BEGIN DATA FOR ANALYSIS

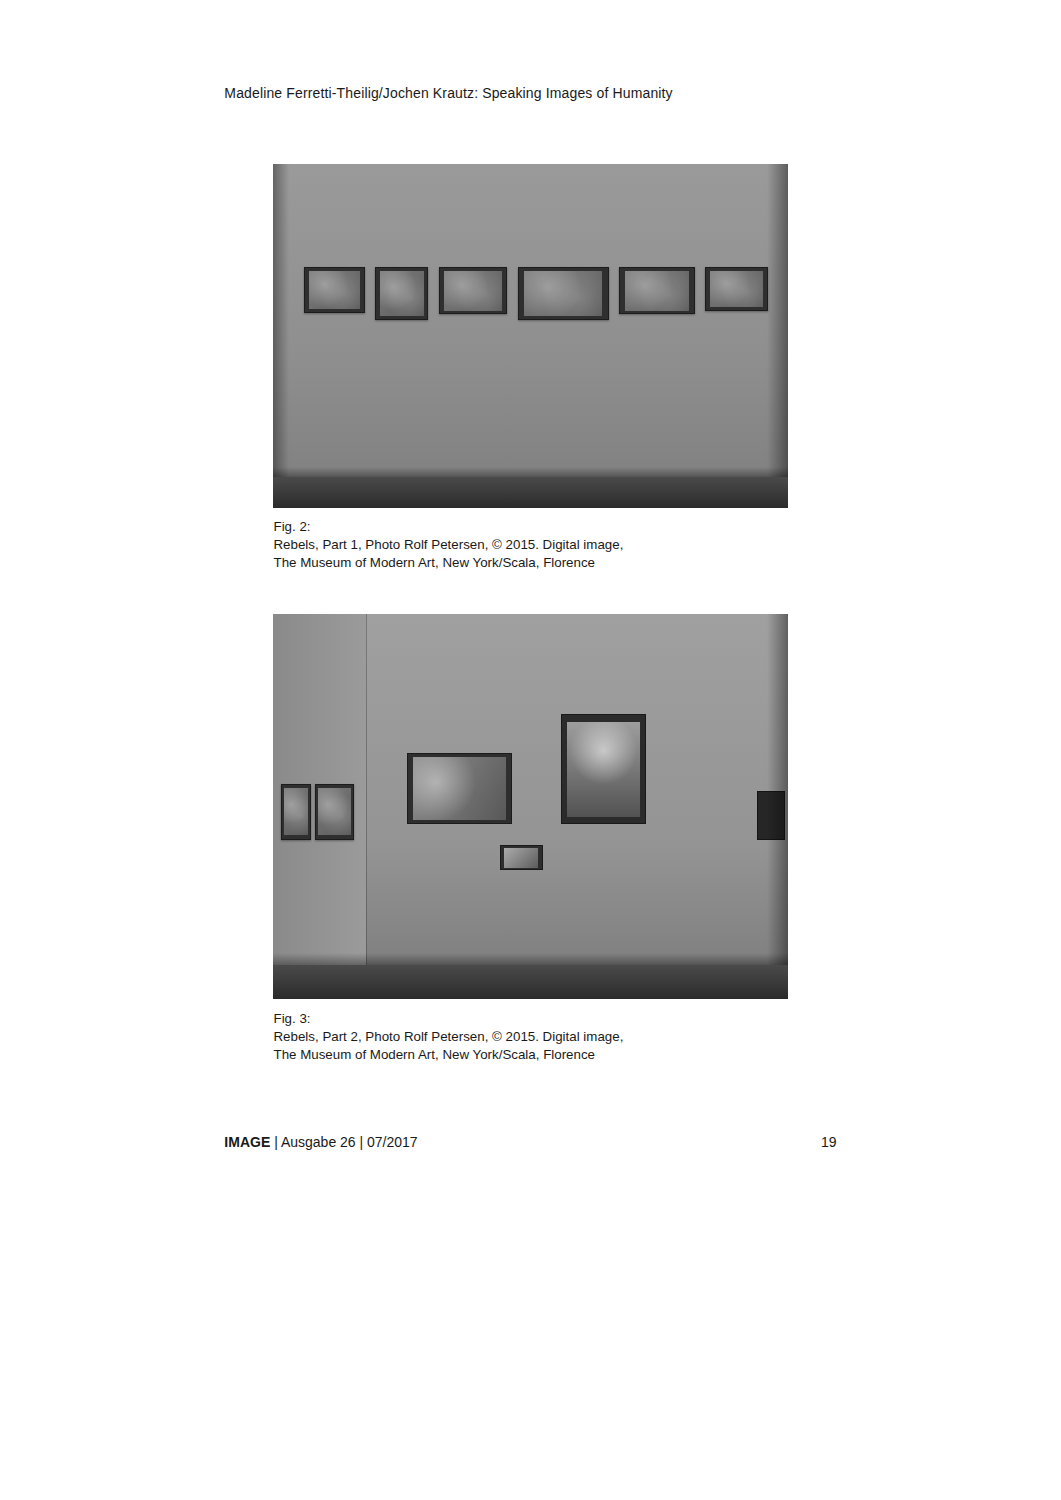Madeline Ferretti-Theilig/Jochen Krautz: Speaking Images of Humanity
Fig. 2: Rebels, Part 1, Photo Rolf Petersen, © 2015. Digital image,
The Museum of Modern Art, New York/Scala, Florence
Fig. 3: Rebels, Part 2, Photo Rolf Petersen, © 2015. Digital image,
The Museum of Modern Art, New York/Scala, Florence
IMAGE | Ausgabe 26 | 07/2017
19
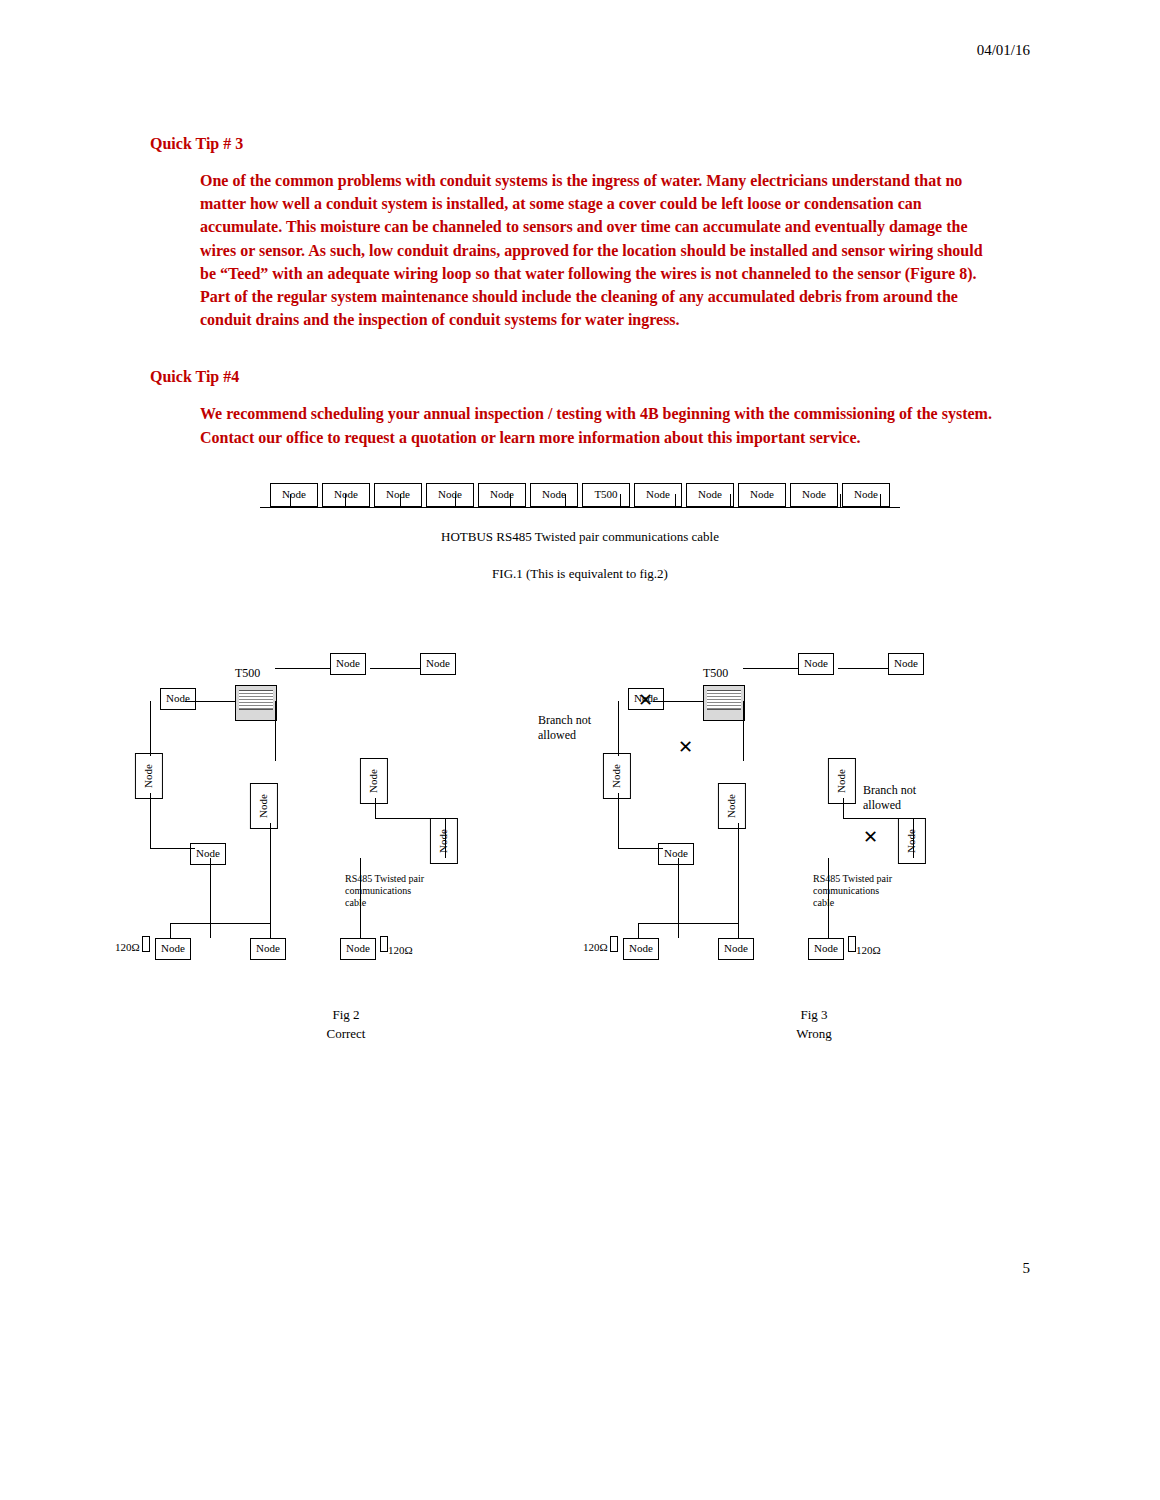04/01/16
Quick Tip # 3
One of the common problems with conduit systems is the ingress of water. Many electricians understand that no matter how well a conduit system is installed, at some stage a cover could be left loose or condensation can accumulate. This moisture can be channeled to sensors and over time can accumulate and eventually damage the wires or sensor. As such, low conduit drains, approved for the location should be installed and sensor wiring should be “Teed” with an adequate wiring loop so that water following the wires is not channeled to the sensor (Figure 8). Part of the regular system maintenance should include the cleaning of any accumulated debris from around the conduit drains and the inspection of conduit systems for water ingress.
Quick Tip #4
We recommend scheduling your annual inspection / testing with 4B beginning with the commissioning of the system. Contact our office to request a quotation or learn more information about this important service.
Node
Node
Node
Node
Node
Node
T500
Node
Node
Node
Node
Node
HOTBUS RS485 Twisted pair communications cable
FIG.1 (This is equivalent to fig.2)
Node
Node
Node
T500
Node
Node
Node
Node
Node
Node
Node
Node
120Ω
120Ω
RS485 Twisted pair
communications
cable
Fig 2
Correct
Node
Node
Node
T500
Branch not
allowed
Branch not
allowed
Node
Node
Node
Node
Node
Node
Node
Node
120Ω
120Ω
RS485 Twisted pair
communications
cable
✕
✕
✕
Fig 3
Wrong
5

END DATA FOR ANALYSIS

PROBLEM STATEMENT: Leave out the pictures, then repeat the listing above exactly from its first line to the line with "Quick Tip # 3", inclusive.

SOLUTION FOR THIS TASK:
Madeline Ferretti-Theilig/Jochen Krautz: Speaking Images of Humanity
Fig. 2: Rebels, Part 1, Photo Rolf Petersen, © 2015. Digital image,
The Museum of Modern Art, New York/Scala, Florence
Fig. 3: Rebels, Part 2, Photo Rolf Petersen, © 2015. Digital image,
The Museum of Modern Art, New York/Scala, Florence
IMAGE | Ausgabe 26 | 07/2017
19
04/01/16
Quick Tip # 3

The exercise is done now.